Tesla turned a full-year profit for the first time on record in 2020 and so far has lost investors billions of US dollars. Uber’s net losses in 2020 amounted to $6.8 billion, which was considered an improvement on the losses of $8.5 billion in 2019. Similar startups and disruptors are coming to the market to copy the great success of the famous innovators, but is there anything to envy them?
A true disruptive market force will really change the way we approach a part of life. But the key factor is that such an innovation needs to be efficient in order to be sustainable, and be remembered in history as the proverbial light bulb. The key to a successful disruptive technology is not only one that disrupts, but one that does so in a sustainable manner. We must always remember this, as market participants, as investors, and as business leaders.
As market participants, it is very easy to fall for the trap of short term convenience, and ride the shareholder-funded wave, which we secretly feel may not make the most business sense. But as investors, we should be wary of those disruptors, which offer only market disruption as the key force, and we should remember to focus on business sustainability in the long run.

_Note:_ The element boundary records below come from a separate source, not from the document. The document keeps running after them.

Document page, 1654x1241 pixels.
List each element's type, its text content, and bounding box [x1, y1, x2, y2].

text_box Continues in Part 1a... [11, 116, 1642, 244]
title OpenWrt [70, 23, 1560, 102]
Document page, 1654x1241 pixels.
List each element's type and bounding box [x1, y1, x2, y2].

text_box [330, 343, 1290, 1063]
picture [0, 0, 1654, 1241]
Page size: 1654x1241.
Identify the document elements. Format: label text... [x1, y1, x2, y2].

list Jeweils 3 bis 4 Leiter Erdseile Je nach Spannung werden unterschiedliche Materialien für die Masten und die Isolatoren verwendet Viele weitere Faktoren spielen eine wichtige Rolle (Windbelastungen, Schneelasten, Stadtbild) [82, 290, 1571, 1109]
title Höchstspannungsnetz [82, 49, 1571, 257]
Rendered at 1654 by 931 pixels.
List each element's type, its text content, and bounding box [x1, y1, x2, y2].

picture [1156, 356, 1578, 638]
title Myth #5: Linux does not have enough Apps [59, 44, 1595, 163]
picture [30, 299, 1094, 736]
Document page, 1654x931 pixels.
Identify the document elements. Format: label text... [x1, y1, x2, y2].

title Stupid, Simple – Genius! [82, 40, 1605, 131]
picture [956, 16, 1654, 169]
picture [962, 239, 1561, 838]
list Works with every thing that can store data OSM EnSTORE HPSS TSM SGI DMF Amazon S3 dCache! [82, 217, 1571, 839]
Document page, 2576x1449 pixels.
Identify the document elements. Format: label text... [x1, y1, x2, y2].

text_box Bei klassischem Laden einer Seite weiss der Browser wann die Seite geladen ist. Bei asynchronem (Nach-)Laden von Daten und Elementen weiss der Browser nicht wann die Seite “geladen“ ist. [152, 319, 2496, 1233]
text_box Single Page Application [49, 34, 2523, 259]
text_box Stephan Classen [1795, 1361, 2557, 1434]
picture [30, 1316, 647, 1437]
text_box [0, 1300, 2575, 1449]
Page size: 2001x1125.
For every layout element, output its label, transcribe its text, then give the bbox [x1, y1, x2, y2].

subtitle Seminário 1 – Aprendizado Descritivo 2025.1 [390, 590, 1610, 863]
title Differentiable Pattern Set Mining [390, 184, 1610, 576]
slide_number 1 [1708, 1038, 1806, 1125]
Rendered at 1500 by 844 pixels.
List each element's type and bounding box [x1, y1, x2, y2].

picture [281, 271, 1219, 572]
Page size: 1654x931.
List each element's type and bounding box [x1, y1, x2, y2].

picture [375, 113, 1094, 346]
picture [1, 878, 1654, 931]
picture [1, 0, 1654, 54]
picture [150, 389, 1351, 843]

The last and most important is the position of the business leaders who seek to make their companies the new disruptors and innovators. Innovation is the key competitive advantage and can help us overcome the most significant challenges of our time. However, business should never lose sight of key business fundamentals when choosing to invest in new disruptive technologies or products. This is not to degrade any of the wonderful innovators in the shared-economy or fintech or other emerging industries. However, only a very few of them will eventually turn out to be the new lightnbulb.